Nel contro esame della difesa – rappresentata dagli avvocati Antonino Gaziano, Mongiovì Gaziano, Daniela La Novara, Valentina Buongiorno e Gaetano Timineri – è emerso come sull’auto delle due vittime vi era un fucile calibro 12 conservato in una fodera e che l’arma non sarebbe mai stata sottoposta ad accertamenti. Il processo riprenderà il prossimo 26 settembre con l’audizione di quello che viene definito il testimone chiave dell’accusa: si tratta di un maresciallo dei carabinieri che si è occupato interamente delle nuove indagini svolte in seguito alla riapertura del caso. 
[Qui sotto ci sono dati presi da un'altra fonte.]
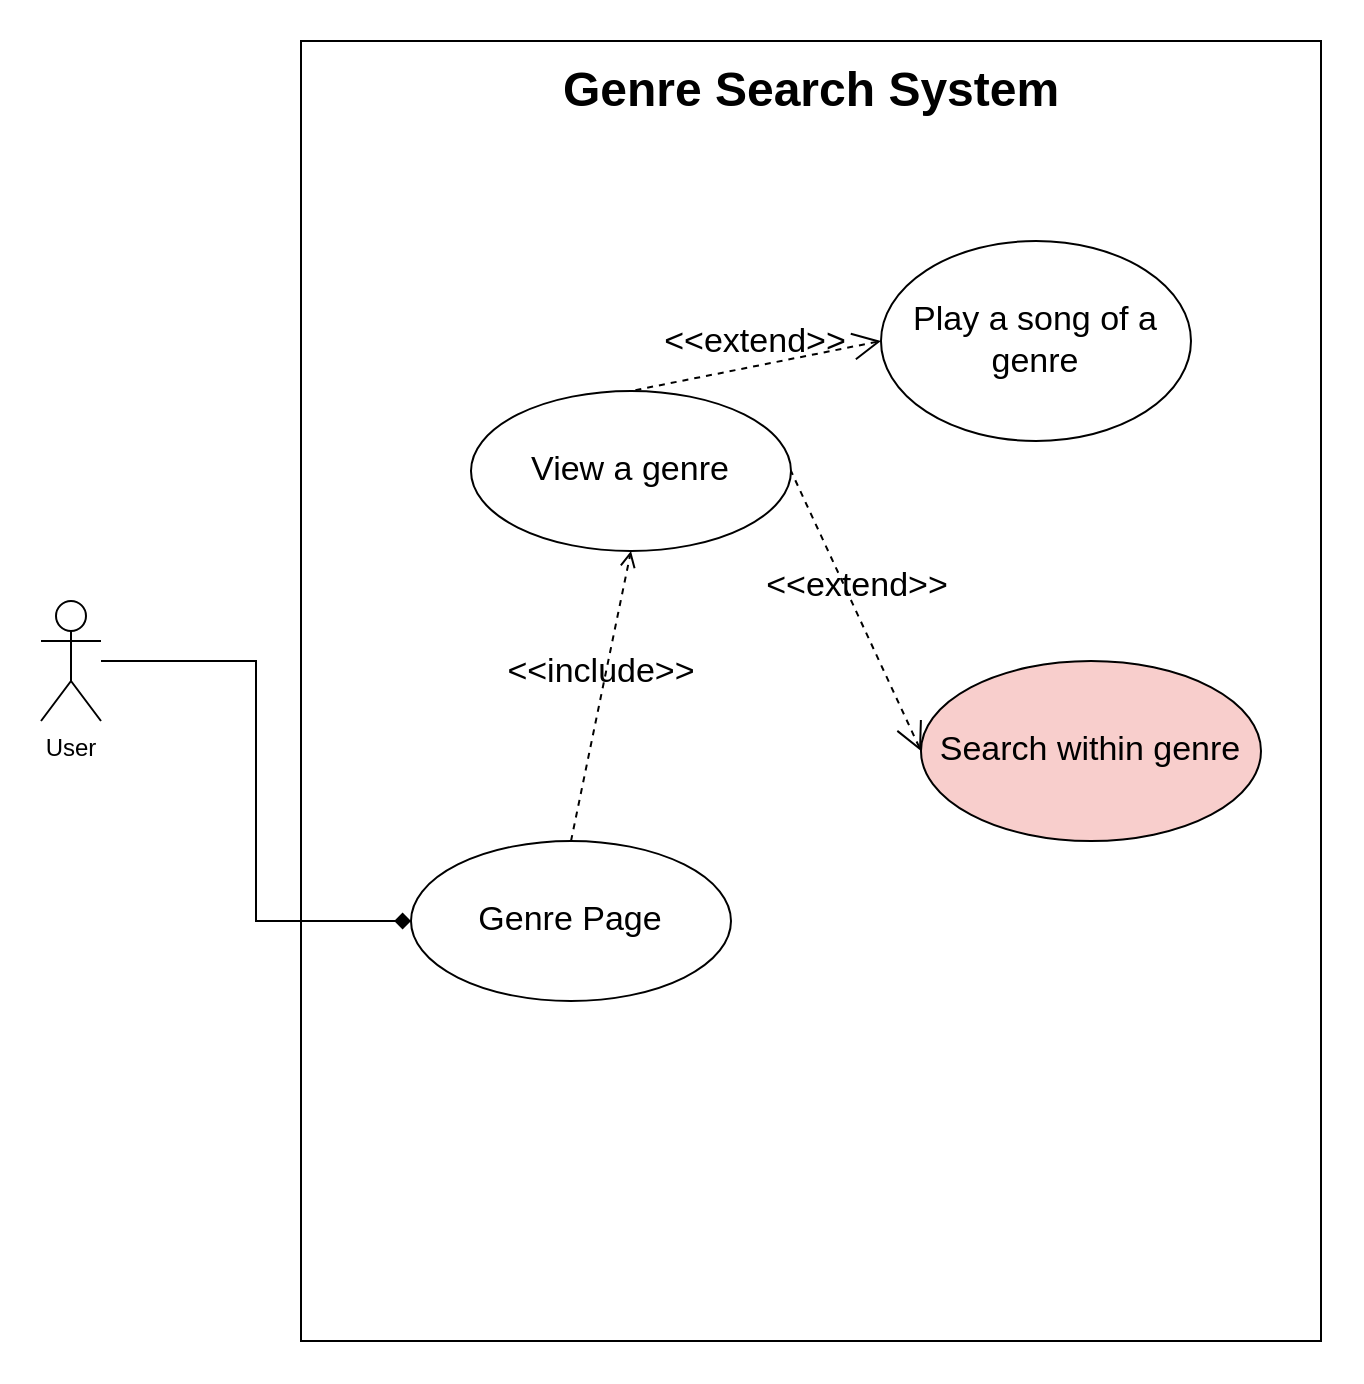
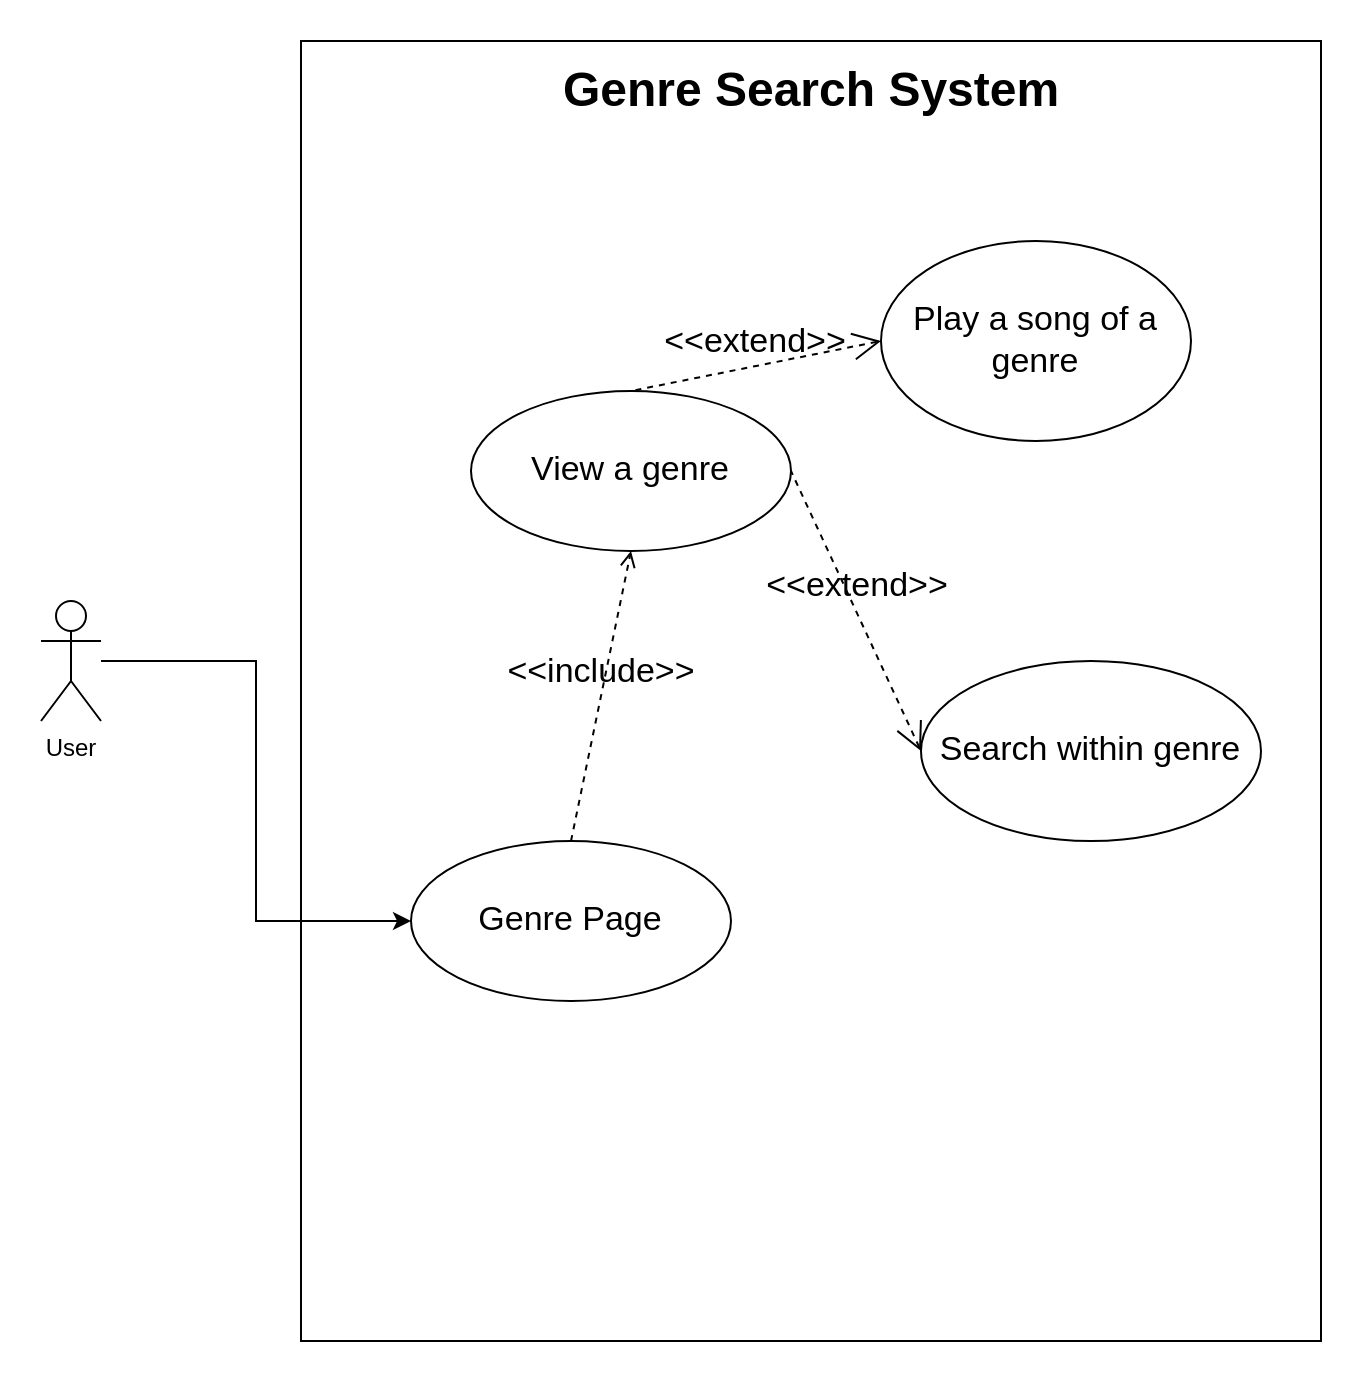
  <mxCell id="0" />
  <mxCell id="1" parent="0" />
  <mxCell id="2" value="" style="rounded=0;whiteSpace=wrap;html=1;" parent="1" vertex="1"><mxGeometry x="150" y="20" width="510" height="650" as="geometry" /></mxCell>
  <mxCell id="3" value="Genre Search System" style="text;strokeColor=none;fillColor=none;html=1;fontSize=24;fontStyle=1;verticalAlign=middle;align=center;" parent="1" vertex="1"><mxGeometry x="156.25" y="20" width="497.5" height="50" as="geometry" /></mxCell>
- <mxCell id="4" style="edgeStyle=orthogonalEdgeStyle;rounded=0;orthogonalLoop=1;jettySize=auto;html=1;entryX=0;entryY=0.5;entryDx=0;entryDy=0;fontSize=14;endArrow=diamond;" parent="1" source="5" target="6" edge="1"><mxGeometry relative="1" as="geometry" /></mxCell>
+ <mxCell id="4" style="edgeStyle=orthogonalEdgeStyle;rounded=0;orthogonalLoop=1;jettySize=auto;html=1;entryX=0;entryY=0.5;entryDx=0;entryDy=0;fontSize=14;" parent="1" source="5" target="6" edge="1"><mxGeometry relative="1" as="geometry" /></mxCell>
  <mxCell id="5" value="User" style="shape=umlActor;html=1;verticalLabelPosition=bottom;verticalAlign=top;align=center;" parent="1" vertex="1"><mxGeometry x="20" y="300" width="30" height="60" as="geometry" /></mxCell>
  <mxCell id="6" value="&lt;font style=&quot;font-size: 17px&quot;&gt;Genre Page&lt;/font&gt;" style="ellipse;whiteSpace=wrap;html=1;" parent="1" vertex="1"><mxGeometry x="205" y="420" width="160" height="80" as="geometry" /></mxCell>
  <mxCell id="7" value="Play a song of a genre" style="ellipse;whiteSpace=wrap;html=1;fontSize=17;" parent="1" vertex="1"><mxGeometry x="440" y="120" width="155" height="100" as="geometry" /></mxCell>
  <mxCell id="8" value="&lt;font style=&quot;font-size: 17px&quot;&gt;View a genre&lt;/font&gt;" style="ellipse;whiteSpace=wrap;html=1;" parent="1" vertex="1"><mxGeometry x="235" y="195" width="160" height="80" as="geometry" /></mxCell>
  <mxCell id="9" value="&lt;font style=&quot;font-size: 17px&quot;&gt;&amp;lt;&amp;lt;include&amp;gt;&amp;gt;&lt;/font&gt;" style="edgeStyle=none;html=1;endArrow=open;verticalAlign=bottom;dashed=1;labelBackgroundColor=none;rounded=0;entryX=0.5;entryY=1;entryDx=0;entryDy=0;exitX=0.5;exitY=0;exitDx=0;exitDy=0;" parent="1" source="6" target="8" edge="1"><mxGeometry width="160" relative="1" as="geometry"><mxPoint x="270" y="260" as="sourcePoint" /><mxPoint x="430" y="260" as="targetPoint" /></mxGeometry></mxCell>
- <mxCell id="10" value="&lt;font style=&quot;font-size: 17px&quot;&gt;Search within genre&lt;/font&gt;" style="ellipse;whiteSpace=wrap;html=1;fillColor=#f8cecc;" parent="1" vertex="1"><mxGeometry x="460" y="330" width="170" height="90" as="geometry" /></mxCell>
+ <mxCell id="10" value="&lt;font style=&quot;font-size: 17px&quot;&gt;Search within genre&lt;/font&gt;" style="ellipse;whiteSpace=wrap;html=1;" parent="1" vertex="1"><mxGeometry x="460" y="330" width="170" height="90" as="geometry" /></mxCell>
  <mxCell id="11" value="&amp;lt;&amp;lt;extend&amp;gt;&amp;gt;" style="edgeStyle=none;html=1;startArrow=open;endArrow=none;startSize=12;verticalAlign=bottom;dashed=1;labelBackgroundColor=none;rounded=0;fontSize=17;entryX=0.5;entryY=0;entryDx=0;entryDy=0;exitX=0;exitY=0.5;exitDx=0;exitDy=0;" parent="1" source="7" target="8" edge="1"><mxGeometry width="160" relative="1" as="geometry"><mxPoint x="250" y="170" as="sourcePoint" /><mxPoint x="410" y="170" as="targetPoint" /></mxGeometry></mxCell>
  <mxCell id="12" value="&amp;lt;&amp;lt;extend&amp;gt;&amp;gt;" style="edgeStyle=none;html=1;startArrow=open;endArrow=none;startSize=12;verticalAlign=bottom;dashed=1;labelBackgroundColor=none;rounded=0;fontSize=17;entryX=1;entryY=0.5;entryDx=0;entryDy=0;exitX=0;exitY=0.5;exitDx=0;exitDy=0;" parent="1" source="10" target="8" edge="1"><mxGeometry width="160" relative="1" as="geometry"><mxPoint x="520" y="230" as="sourcePoint" /><mxPoint x="365" y="340" as="targetPoint" /></mxGeometry></mxCell>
IL DUPLICE OMICIDIO LA PLACA

Un “cold case” rispolverato grazie ad un parente delle vittime che ha cominciato a indagare e ricomporre i racconti frammentati che si facevano a mezza bocca in famiglia su quanto era accaduto. Nel maggio scorso arriva la svolta quando i carabinieri eseguono perquisizioni a tappeto nelle abitazioni delle due sorelle e dell’amico di famiglia. Per l’accusa, Carmela e Rosalba La Placa (insieme alla madre Rosalia Guadagnano, nel frattempo deceduta) sarebbero le ideatrici dell’omicidio dei congiunti maturato in un clima di aspri dissidi familiari. Non avrebbero sopportato i maltrattamenti e soprusi del padre-marito e la decisione di quest’ultimo di allontanare dall’abitazione il compagno della figlia. Così, piuttosto che denunciare, avrebbero commissionato il delitto a Luigi Costanza, all’epoca venditore ambulante di abbigliamento nonché amico di famiglia delle vittime. Alle prime luci dell’alba del 14 ottobre 1992 le donne avrebbero avvisato il killer che il La Placa aveva appena lasciato l’abitazione per dirigersi in contrada Mandralia per una battuta di caccia insieme al padre. I due, a bordo di una Fiat 127, vengono fatti accostare sul ciglio della strada. Poi, improvvisamente, gli spari: una fucilata alla testa a Gaetano La Placa, che era alla guida, e un’altra all’indirizzo del padre Salvatore che si trovava nel lato passeggero. Le donne, come corrispettivo per i due omicidi, avrebbero pagato a Costanza 50 milioni di lire in parte provenienti dalla riscossione di buoni fruttiferi intestati ad una delle due vittime. Al killer sarebbero stati regalati anche i cani da caccia e la Jeep di Gaetano La Placa, quest’ultima con regolare passaggio di proprietà avvenuto cinque mesi dopo il delitto.